What needs to be done: Update the rows below by replacing each occurrence of "Получить деньги" with "Оформить заявку" and leaving everything else unchanged.

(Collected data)
--------------------

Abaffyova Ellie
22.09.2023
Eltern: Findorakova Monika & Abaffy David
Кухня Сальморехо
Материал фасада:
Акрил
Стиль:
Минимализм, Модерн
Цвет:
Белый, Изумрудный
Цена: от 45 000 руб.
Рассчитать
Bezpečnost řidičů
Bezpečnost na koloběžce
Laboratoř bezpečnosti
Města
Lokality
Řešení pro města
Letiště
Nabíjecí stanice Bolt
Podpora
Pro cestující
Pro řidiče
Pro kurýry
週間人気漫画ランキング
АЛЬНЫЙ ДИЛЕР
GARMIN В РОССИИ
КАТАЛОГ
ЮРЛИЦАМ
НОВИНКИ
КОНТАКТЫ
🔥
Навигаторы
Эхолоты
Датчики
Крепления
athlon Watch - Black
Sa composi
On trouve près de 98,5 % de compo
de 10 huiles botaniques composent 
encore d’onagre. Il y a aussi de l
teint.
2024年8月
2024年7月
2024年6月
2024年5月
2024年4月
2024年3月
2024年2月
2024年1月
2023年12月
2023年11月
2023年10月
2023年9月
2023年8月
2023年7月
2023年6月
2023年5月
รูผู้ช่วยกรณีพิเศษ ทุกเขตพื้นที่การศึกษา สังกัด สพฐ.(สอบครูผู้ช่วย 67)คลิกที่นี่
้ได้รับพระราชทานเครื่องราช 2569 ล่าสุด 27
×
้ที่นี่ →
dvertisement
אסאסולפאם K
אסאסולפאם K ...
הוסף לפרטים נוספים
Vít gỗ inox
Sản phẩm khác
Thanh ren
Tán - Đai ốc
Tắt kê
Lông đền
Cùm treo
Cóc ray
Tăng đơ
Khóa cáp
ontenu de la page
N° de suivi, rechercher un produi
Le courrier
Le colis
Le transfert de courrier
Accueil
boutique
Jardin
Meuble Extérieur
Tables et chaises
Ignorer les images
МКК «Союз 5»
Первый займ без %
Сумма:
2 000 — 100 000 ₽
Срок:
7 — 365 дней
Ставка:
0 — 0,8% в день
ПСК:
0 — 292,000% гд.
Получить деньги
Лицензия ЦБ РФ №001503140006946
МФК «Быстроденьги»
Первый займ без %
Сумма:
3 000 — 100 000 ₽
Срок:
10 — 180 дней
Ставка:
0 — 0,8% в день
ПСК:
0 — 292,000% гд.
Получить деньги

--------------------

Solved exercise:
Abaffyova Ellie
22.09.2023
Eltern: Findorakova Monika & Abaffy David
Кухня Сальморехо
Материал фасада:
Акрил
Стиль:
Минимализм, Модерн
Цвет:
Белый, Изумрудный
Цена: от 45 000 руб.
Рассчитать
Bezpečnost řidičů
Bezpečnost na koloběžce
Laboratoř bezpečnosti
Města
Lokality
Řešení pro města
Letiště
Nabíjecí stanice Bolt
Podpora
Pro cestující
Pro řidiče
Pro kurýry
週間人気漫画ランキング
АЛЬНЫЙ ДИЛЕР
GARMIN В РОССИИ
КАТАЛОГ
ЮРЛИЦАМ
НОВИНКИ
КОНТАКТЫ
🔥
Навигаторы
Эхолоты
Датчики
Крепления
athlon Watch - Black
Sa composi
On trouve près de 98,5 % de compo
de 10 huiles botaniques composent 
encore d’onagre. Il y a aussi de l
teint.
2024年8月
2024年7月
2024年6月
2024年5月
2024年4月
2024年3月
2024年2月
2024年1月
2023年12月
2023年11月
2023年10月
2023年9月
2023年8月
2023年7月
2023年6月
2023年5月
รูผู้ช่วยกรณีพิเศษ ทุกเขตพื้นที่การศึกษา สังกัด สพฐ.(สอบครูผู้ช่วย 67)คลิกที่นี่
้ได้รับพระราชทานเครื่องราช 2569 ล่าสุด 27
×
้ที่นี่ →
dvertisement
אסאסולפאם K
אסאסולפאם K ...
הוסף לפרטים נוספים
Vít gỗ inox
Sản phẩm khác
Thanh ren
Tán - Đai ốc
Tắt kê
Lông đền
Cùm treo
Cóc ray
Tăng đơ
Khóa cáp
ontenu de la page
N° de suivi, rechercher un produi
Le courrier
Le colis
Le transfert de courrier
Accueil
boutique
Jardin
Meuble Extérieur
Tables et chaises
Ignorer les images
МКК «Союз 5»
Первый займ без %
Сумма:
2 000 — 100 000 ₽
Срок:
7 — 365 дней
Ставка:
0 — 0,8% в день
ПСК:
0 — 292,000% гд.
Оформить заявку
Лицензия ЦБ РФ №001503140006946
МФК «Быстроденьги»
Первый займ без %
Сумма:
3 000 — 100 000 ₽
Срок:
10 — 180 дней
Ставка:
0 — 0,8% в день
ПСК:
0 — 292,000% гд.
Оформить заявку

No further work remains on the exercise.